After the terrorist attack in Paris and the drastic rise in anti-Semitic incidents in France, an Israeli from Rechovot invented a Kippah from human hair.  The Kippah is camouflaged within one's hair so that anti-Semites will be unable to identify a religious Jew, and yet one will still be covering his head.  Is this permissible?


Three questions arise regarding this issue: 1. Is wearing a Kippah an actual obligation?  2. Does the Halachah permit a Kippah made from hair?  3. Is hiding one's Kippah considered hiding his Jewish identity, something which was forbidden in the past during times of anti-Semitic and anti-Jewish decrees?  

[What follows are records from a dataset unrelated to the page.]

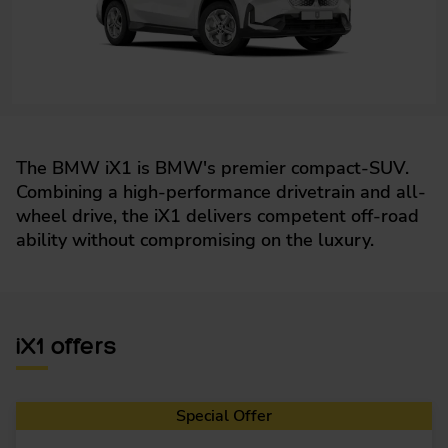
The BMW iX1 is BMW's premier compact-SUV.
Combining a high-performance drivetrain and all-
wheel drive, the iX1 delivers competent off-road
ability without compromising on the luxury.
iX1 offers
Special Offer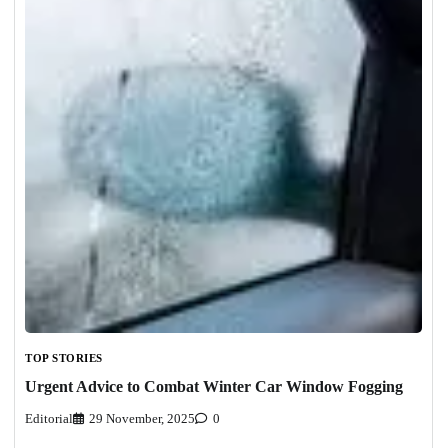
TOP STORIES
Urgent Advice to Combat Winter Car Window Fogging
Editorial
29 November, 2025
0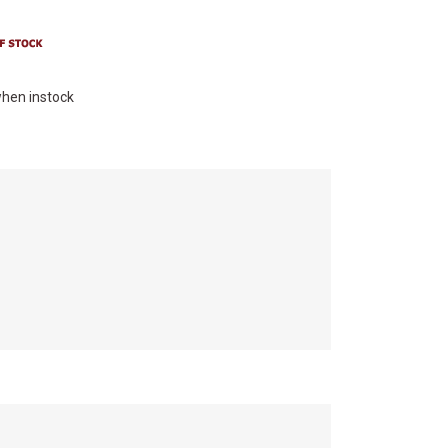
hen instock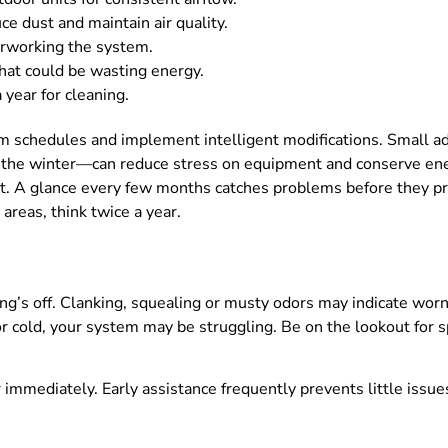
ce dust and maintain air quality.
erworking the system.
hat could be wasting energy.
 year for cleaning.
am schedules and implement intelligent modifications. Small 
n the winter—can reduce stress on equipment and conserve ene
t. A glance every few months catches problems before they 
areas, think twice a year.
ng’s off. Clanking, squealing or musty odors may indicate wor
r cold, your system may be struggling. Be on the lookout for sp
or immediately. Early assistance frequently prevents little iss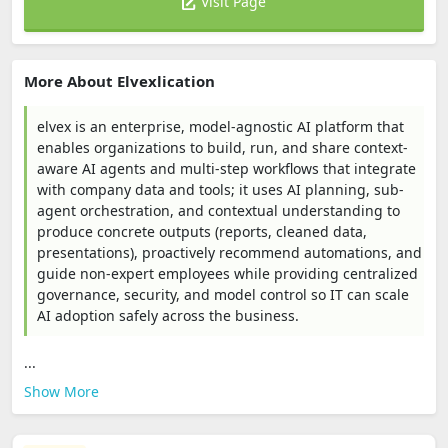
Visit Page
More About Elvexlication
elvex is an enterprise, model-agnostic AI platform that
enables organizations to build, run, and share context-
aware AI agents and multi-step workflows that integrate
with company data and tools; it uses AI planning, sub-
agent orchestration, and contextual understanding to
produce concrete outputs (reports, cleaned data,
presentations), proactively recommend automations, and
guide non-expert employees while providing centralized
governance, security, and model control so IT can scale
AI adoption safely across the business.
...
Show More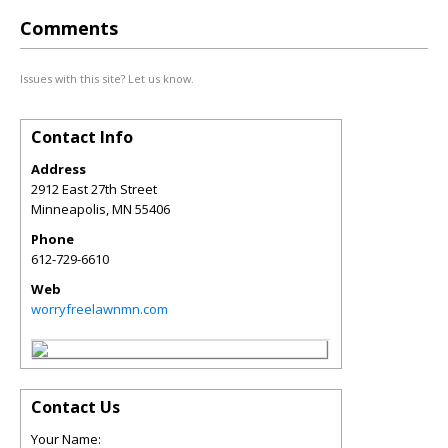
Comments
Issues with this site? Let us know.
Contact Info
Address
2912 East 27th Street
Minneapolis
,
MN
55406
Phone
612-729-6610
Web
worryfreelawnmn.com
Contact Us
Your Name: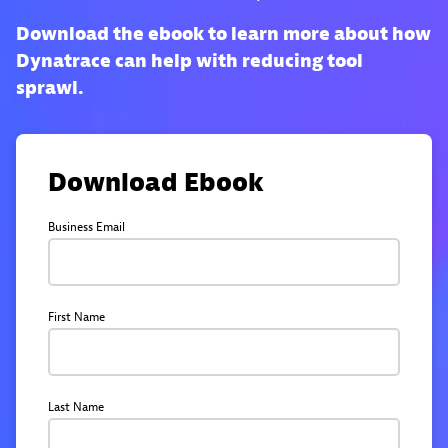
Download the ebook to learn more about how
Dynatrace can help with reducing tool
sprawl.
Download Ebook
Business Email
First Name
Last Name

1.    A Kippah is an absolute obligation.  A Kippah is of great importance.  Our Sages explain that a Kippah is meant to instill fear of Hashem within us and is a sign that the Master of the Universe is above us (Shabbat 156b.  Kitzur Shulchan Aruch 3:6).  According to the Achronim, it is even more of an obligation in our times, since wearing a Kippah has been accepted by Torah observant people (Shut Meharshal #72.  Shulchan Aruch Ha-Rav 2:6 based on accepted Jewish practice.  And some say not wearing a Kippah is imitating non-Jewish practice.  Shut Chatam Sofer, Choshen Mishpat #191).

2.    A Kippah made from hair is nothing new, since there have always been toupees.  The Mishnah Berurah (2:12) already brings a dispute as to whether a toupee is considered a Kippah.  Some forbid wearing a toupee without a Kippah on account of Maarit Ayin (This is also the opinion of Ha-Rav Yaakov Kamenetzky.  Emet Le-Yaakov on the Shulchan Aruch ibid.).  This is the ruling of the halachic authorities, such as the Sedei Chemed (Maarechet Kaf, Erech Kippah), that one needs a recognizable Kippah. 

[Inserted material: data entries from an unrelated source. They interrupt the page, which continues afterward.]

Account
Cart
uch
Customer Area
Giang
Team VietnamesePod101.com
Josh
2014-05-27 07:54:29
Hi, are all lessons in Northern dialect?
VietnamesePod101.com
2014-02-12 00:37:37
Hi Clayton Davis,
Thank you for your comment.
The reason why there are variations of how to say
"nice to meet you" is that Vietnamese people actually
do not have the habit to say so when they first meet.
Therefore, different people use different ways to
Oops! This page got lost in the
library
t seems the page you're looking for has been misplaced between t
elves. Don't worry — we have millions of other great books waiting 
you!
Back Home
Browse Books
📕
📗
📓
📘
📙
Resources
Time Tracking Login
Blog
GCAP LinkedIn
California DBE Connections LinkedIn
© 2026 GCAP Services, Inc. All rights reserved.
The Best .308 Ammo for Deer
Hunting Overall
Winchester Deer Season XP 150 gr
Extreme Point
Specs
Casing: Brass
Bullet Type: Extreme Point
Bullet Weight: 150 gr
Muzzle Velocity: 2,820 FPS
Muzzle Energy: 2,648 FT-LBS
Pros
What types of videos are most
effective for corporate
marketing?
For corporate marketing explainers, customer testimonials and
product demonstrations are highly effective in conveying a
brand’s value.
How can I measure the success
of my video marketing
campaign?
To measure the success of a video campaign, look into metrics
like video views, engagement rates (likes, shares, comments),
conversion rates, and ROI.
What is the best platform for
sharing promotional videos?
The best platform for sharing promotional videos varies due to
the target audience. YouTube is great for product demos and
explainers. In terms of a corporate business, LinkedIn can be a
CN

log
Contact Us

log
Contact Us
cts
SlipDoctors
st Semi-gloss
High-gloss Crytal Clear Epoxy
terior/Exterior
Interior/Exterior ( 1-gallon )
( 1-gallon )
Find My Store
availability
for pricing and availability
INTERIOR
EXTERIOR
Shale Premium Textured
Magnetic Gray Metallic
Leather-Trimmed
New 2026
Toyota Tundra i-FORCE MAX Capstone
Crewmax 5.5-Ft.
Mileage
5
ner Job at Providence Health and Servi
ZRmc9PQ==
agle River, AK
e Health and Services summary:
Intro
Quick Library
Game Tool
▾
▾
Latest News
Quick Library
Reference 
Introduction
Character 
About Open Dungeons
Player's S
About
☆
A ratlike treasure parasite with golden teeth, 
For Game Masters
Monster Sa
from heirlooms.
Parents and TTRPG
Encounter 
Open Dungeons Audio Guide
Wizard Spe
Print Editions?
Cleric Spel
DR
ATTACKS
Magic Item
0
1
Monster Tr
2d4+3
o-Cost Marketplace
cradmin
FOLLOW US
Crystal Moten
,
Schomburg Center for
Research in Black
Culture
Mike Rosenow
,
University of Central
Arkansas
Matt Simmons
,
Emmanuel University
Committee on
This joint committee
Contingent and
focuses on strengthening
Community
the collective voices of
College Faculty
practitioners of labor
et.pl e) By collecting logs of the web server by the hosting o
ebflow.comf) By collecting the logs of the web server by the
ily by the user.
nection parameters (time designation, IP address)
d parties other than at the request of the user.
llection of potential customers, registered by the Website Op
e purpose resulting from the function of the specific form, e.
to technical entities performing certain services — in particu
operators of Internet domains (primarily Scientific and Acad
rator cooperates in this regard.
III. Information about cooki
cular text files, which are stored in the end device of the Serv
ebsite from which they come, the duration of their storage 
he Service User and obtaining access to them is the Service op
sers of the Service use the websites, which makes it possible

By the way, there is criticism in our times against wearing a small Kippah which cannot be readily seen.  According to Ha-Rav Ovadiah Yosef: “It should be recognizable and visible from all sides of the head, front and back” (Shut Yehaveh Da’at 4:1).  And according to Ha-Rav Moshe Feinstein, it is best to cover the majority of one’s head (Shut Igrot Moshe, Orach Chaim 1:8).

Nonetheless, in a pressing circumstance, it is permissible to cover one's head with a toupee (see Mishnah Berurah ibid.).  This is on condition that the Rabbis in France permit it, since we cannot decide on something which occurs there, as Ha-Rav Moshe Feinstein stated: The Rabbi from Minsk should not interfere in questions of the Rabbi from Pinsk (Meged Givot Olam Volume 1, p. 55.  Volume 2, pp. 31-32).

There is also an alternative solution, which is to wear a hat that is not unique to Jews (Piskei Teshuvot 2 note #57).

3.    It is true that if one is asked if he is a Jew, it is forbidden for him to say that he is a non-Jew.  But the Shulchan Aruch (Yoreh Deah 157:2) already permits one to wear non-Jewish clothing so as to appear as a non-Jew, on condition that he not declare that he is a non-Jew (Regarding this question during the Holocuast, see Shut Mi-Maamakim of Ha-Rav Ephraim Oshry 1:15, 4:12, 5:3).

It is therefore permissible to wear a "Hair Kippah" but it is preferable to wear a hat.

And there is obviously an even greater solution: Making Aliyah.  Here, in Eretz Yisrael, one can proudly wear a Kippah.